(WRITTEN REQUEST): Format the data from its first line through the line containing "common name: California spiny lobster" as a JSON list of strings, one string per line, omitting any blank lines.

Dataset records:
* START *

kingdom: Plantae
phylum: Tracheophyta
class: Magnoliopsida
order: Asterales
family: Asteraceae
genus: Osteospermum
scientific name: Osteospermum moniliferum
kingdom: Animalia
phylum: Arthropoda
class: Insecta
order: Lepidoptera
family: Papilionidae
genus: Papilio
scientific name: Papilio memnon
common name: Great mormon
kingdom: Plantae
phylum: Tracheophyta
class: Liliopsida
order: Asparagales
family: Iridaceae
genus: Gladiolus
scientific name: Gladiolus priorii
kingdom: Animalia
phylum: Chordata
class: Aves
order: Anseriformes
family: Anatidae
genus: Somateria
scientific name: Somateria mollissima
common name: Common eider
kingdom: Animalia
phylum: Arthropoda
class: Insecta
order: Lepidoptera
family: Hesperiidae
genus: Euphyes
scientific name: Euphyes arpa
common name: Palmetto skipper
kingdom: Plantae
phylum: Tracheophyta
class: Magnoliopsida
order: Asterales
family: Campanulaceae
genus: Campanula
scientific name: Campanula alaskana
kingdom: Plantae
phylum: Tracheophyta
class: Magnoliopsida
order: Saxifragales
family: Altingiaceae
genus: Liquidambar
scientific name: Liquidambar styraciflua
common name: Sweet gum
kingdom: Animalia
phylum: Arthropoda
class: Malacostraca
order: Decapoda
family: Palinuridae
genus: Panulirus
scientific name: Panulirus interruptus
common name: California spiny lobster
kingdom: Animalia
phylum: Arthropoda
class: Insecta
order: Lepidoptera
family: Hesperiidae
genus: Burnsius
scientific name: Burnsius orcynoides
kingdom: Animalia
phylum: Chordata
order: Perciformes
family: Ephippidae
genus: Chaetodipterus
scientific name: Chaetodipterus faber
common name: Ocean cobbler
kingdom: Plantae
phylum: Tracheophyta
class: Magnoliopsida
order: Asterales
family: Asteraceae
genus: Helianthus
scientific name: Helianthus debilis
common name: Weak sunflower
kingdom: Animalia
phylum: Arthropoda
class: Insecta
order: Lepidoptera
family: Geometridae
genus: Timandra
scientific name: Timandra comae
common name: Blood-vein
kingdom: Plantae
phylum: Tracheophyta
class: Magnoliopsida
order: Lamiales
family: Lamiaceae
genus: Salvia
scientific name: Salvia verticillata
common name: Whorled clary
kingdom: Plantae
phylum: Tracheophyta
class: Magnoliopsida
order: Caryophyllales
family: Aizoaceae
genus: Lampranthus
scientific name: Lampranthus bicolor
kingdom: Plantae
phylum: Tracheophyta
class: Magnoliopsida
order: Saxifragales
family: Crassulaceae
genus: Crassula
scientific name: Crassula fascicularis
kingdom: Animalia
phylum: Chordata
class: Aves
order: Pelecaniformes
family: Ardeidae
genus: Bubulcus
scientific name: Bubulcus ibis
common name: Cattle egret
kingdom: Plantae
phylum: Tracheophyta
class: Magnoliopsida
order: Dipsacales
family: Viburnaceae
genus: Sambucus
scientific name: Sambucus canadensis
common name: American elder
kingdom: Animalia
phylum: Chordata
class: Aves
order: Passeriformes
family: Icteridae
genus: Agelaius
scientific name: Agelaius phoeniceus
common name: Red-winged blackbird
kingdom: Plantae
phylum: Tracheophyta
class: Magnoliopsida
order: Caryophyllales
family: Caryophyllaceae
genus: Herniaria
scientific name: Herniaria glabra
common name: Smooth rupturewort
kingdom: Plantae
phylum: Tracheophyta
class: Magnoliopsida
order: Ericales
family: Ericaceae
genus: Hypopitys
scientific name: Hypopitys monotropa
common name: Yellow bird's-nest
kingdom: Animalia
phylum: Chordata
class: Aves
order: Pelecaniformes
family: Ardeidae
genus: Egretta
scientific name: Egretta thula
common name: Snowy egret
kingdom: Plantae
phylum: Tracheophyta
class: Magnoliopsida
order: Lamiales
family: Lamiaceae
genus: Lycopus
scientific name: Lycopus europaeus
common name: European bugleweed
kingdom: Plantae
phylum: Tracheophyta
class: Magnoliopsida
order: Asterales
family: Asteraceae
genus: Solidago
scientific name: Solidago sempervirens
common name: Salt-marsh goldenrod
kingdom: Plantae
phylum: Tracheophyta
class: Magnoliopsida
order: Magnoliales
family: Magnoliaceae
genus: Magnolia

* END *

(RESPONSE TO THIS TASK):
[
  "kingdom: Plantae",
  "phylum: Tracheophyta",
  "class: Magnoliopsida",
  "order: Asterales",
  "family: Asteraceae",
  "genus: Osteospermum",
  "scientific name: Osteospermum moniliferum",
  "kingdom: Animalia",
  "phylum: Arthropoda",
  "class: Insecta",
  "order: Lepidoptera",
  "family: Papilionidae",
  "genus: Papilio",
  "scientific name: Papilio memnon",
  "common name: Great mormon",
  "kingdom: Plantae",
  "phylum: Tracheophyta",
  "class: Liliopsida",
  "order: Asparagales",
  "family: Iridaceae",
  "genus: Gladiolus",
  "scientific name: Gladiolus priorii",
  "kingdom: Animalia",
  "phylum: Chordata",
  "class: Aves",
  "order: Anseriformes",
  "family: Anatidae",
  "genus: Somateria",
  "scientific name: Somateria mollissima",
  "common name: Common eider",
  "kingdom: Animalia",
  "phylum: Arthropoda",
  "class: Insecta",
  "order: Lepidoptera",
  "family: Hesperiidae",
  "genus: Euphyes",
  "scientific name: Euphyes arpa",
  "common name: Palmetto skipper",
  "kingdom: Plantae",
  "phylum: Tracheophyta",
  "class: Magnoliopsida",
  "order: Asterales",
  "family: Campanulaceae",
  "genus: Campanula",
  "scientific name: Campanula alaskana",
  "kingdom: Plantae",
  "phylum: Tracheophyta",
  "class: Magnoliopsida",
  "order: Saxifragales",
  "family: Altingiaceae",
  "genus: Liquidambar",
  "scientific name: Liquidambar styraciflua",
  "common name: Sweet gum",
  "kingdom: Animalia",
  "phylum: Arthropoda",
  "class: Malacostraca",
  "order: Decapoda",
  "family: Palinuridae",
  "genus: Panulirus",
  "scientific name: Panulirus interruptus",
  "common name: California spiny lobster"
]